Skip to contents

The naive approach creates separate kernel density estimates for the numerator and the denominator samples, and then evaluates their ratio for the denominator samples. For multivariate data, the density ratio is computed after a orthogonal linear transformation, such that the new variables can be treated as independent. To reduce the dimensionality of the PCA solution, one can set the number of components by setting the m parameter to an integer value smaller than the number of variables.

Usage

naive(
  df_numerator,
  df_denominator,
  m = NULL,
  bw = "SJ",
  kernel = "gaussian",
  n = 2L^11,
  ...
)

Arguments

df_numerator

data.frame with exclusively numeric variables with the numerator samples

df_denominator

data.frame with exclusively numeric variables with the denominator samples (must have the same variables as df_denominator)

m

integer Optional parameter to reduce the dimensionality of the data in multivariate density ratio estimation problems. If missing, the number of variables in the data is used. If set to an integer value smaller than the number of variables, the first m principal components are used to estimate the density ratio. If set to NULL, the square root of the number of variables is used (for consistency with other methods).

bw

the smoothing bandwidth to be used. See stats::density for more information.

kernel

the kernel to be used. See stats::density for more information.

n

integer the number of equally spaced points at which the density is to be estimated. When n > 512, it is rounded up to a power of 2 during the calculations (as fast Fourier transform is used) and the final result is interpolated by stats::approx. So it makes sense to specify n as a power' of two.

◆ Excerpted records:
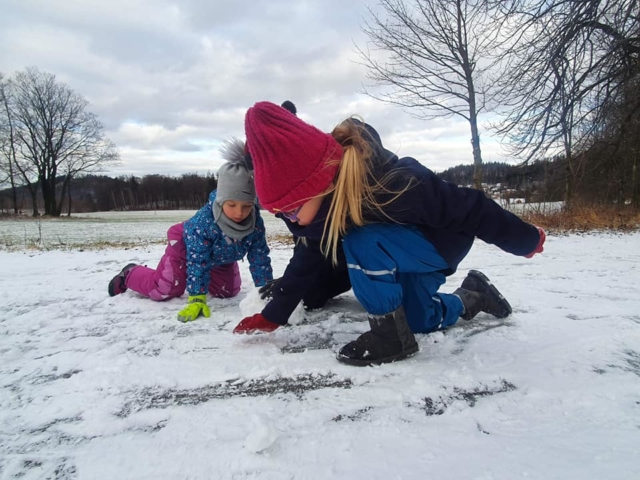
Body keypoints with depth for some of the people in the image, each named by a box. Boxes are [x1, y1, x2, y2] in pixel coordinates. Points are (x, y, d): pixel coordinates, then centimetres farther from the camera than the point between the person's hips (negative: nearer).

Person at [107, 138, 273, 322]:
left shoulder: (256, 223, -32)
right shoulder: (203, 221, -43)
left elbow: (260, 258, -26)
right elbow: (197, 263, -39)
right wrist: (197, 300, -41)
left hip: (220, 257, 5)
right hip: (186, 246, -5)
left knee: (229, 292, 13)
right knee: (164, 290, -5)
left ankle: (199, 281, 39)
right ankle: (129, 275, 25)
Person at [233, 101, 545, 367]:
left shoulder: (395, 185, -42)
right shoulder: (325, 203, -22)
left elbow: (469, 208, -29)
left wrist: (527, 240, -15)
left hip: (443, 241, -7)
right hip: (400, 251, 7)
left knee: (364, 242, -34)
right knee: (417, 320, 18)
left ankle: (390, 334, -16)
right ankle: (472, 296, 42)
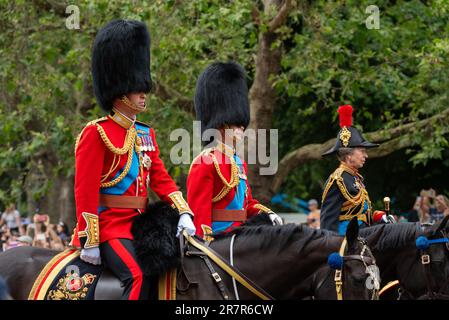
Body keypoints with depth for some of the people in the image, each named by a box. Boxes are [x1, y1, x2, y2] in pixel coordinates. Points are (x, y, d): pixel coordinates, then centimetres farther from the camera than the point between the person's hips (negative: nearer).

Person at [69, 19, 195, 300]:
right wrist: (90, 242, -16)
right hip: (109, 225, -8)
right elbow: (85, 191, -12)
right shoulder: (97, 133, -8)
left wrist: (184, 213, -5)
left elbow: (161, 178, 12)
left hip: (139, 224, 8)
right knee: (138, 277, -27)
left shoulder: (146, 134, 16)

◆ Tasks and exercises:
1. Reproduce the passage of the naive density ratio documentation verbatim, beginning at the words "The naive approach" and stopping after "number of variables.".
2. Summarize the naive density ratio documentation in two sentences.
The material is not needed for this work.

◆ Answers to the problems:
1.
The naive approach creates separate kernel density estimates for the numerator and the denominator samples, and then evaluates their ratio for the denominator samples. For multivariate data, the density ratio is computed after a orthogonal linear transformation, such that the new variables can be treated as independent. To reduce the dimensionality of the PCA solution, one can set the number of components by setting the m parameter to an integer value smaller than the number of variables.

2. The naive approach builds separate kernel density estimates for the numerator and denominator samples and then evaluates their ratio for the denominator samples. For multivariate data, the ratio is computed after an orthogonal linear transformation so the new variables can be treated as independent, and setting the m parameter to an integer smaller than the number of variables reduces the dimensionality of the PCA solution.